In February, I participated in the second summit hosted by an organization called C21 Canada – Canadians for 21st Century Learning and Innovation.  The goal of the organization is to support the accelerated and effective instructional integration of 21st century skills, competencies, teaching practices, and learning technologies into Canada’s education systems.  The belief is that this is essential to position Canadians for success.  The summit brought together stakeholders from across Industry, Government, Education (both the K-12 system and higher Education) who share this belief and have a vested interest in Canadian success. 

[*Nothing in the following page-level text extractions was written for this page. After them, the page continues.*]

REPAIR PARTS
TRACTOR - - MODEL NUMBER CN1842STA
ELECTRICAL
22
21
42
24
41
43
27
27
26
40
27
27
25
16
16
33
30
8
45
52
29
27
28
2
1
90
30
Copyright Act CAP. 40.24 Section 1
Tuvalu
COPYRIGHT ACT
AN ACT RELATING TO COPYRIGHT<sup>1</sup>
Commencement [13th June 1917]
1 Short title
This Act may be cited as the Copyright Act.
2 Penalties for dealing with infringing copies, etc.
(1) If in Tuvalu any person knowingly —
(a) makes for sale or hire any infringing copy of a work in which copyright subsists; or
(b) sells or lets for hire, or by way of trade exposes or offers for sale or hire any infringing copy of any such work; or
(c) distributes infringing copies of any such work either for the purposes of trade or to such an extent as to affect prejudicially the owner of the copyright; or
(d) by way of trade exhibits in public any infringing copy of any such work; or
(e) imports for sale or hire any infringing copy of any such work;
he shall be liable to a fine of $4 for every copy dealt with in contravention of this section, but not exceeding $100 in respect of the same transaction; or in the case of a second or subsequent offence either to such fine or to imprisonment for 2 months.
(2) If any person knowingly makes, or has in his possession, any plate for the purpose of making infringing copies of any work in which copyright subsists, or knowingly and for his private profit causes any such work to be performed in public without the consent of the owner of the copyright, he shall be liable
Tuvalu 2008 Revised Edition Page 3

The Summit’s agenda featured keynote speakers, as well as panel and group discussions.  Amongst a slate of very interesting keynote speakers was a fireside chat with the Right Honorable Paul Martin.   After getting over being a bit star-struck over having the opportunity to listen to a former Prime Minister in a small, cosy setting, my focus was drawn to how Mr. Martin passionately articulated the impact of Education on the economy and the skills that are needed. He spoke about the amazing opportunities for innovation in education and the relationship to funding.  He expressed that the best way to fight a deficit is to invest in economic growth: "If you do not invest in future capacity, you will shrivel and die".  Talk about impact and a visual!  The other point that Mr. Martin made centers on a question that I have often asked myself–what is the cost of not investing in education or in appropriate technology and training for students and teachers? 
I believe that the question of cost is the one we have to look at seriously, but the language needs to change from the word “cost” to the term “investment”.  Investment in new skills, new professional learning approaches, new supporting technologies, and new ways to assess learning. It is about keeping students (and teachers) more engaged in their education.  More engagement means a better chance of students completing high school and going on to post-secondary education.  With that in place, there is more opportunity for better employment and less drain on social systems and health care.  That is why it is so critical to have many different stakeholders continuing this conversation. 
Of course, if any of this were easy it would all be done by now. That fact is, the shifts in the education system that would lead to these rewards are difficult and challenging. But is that not the case with anything that is worth our time and effort?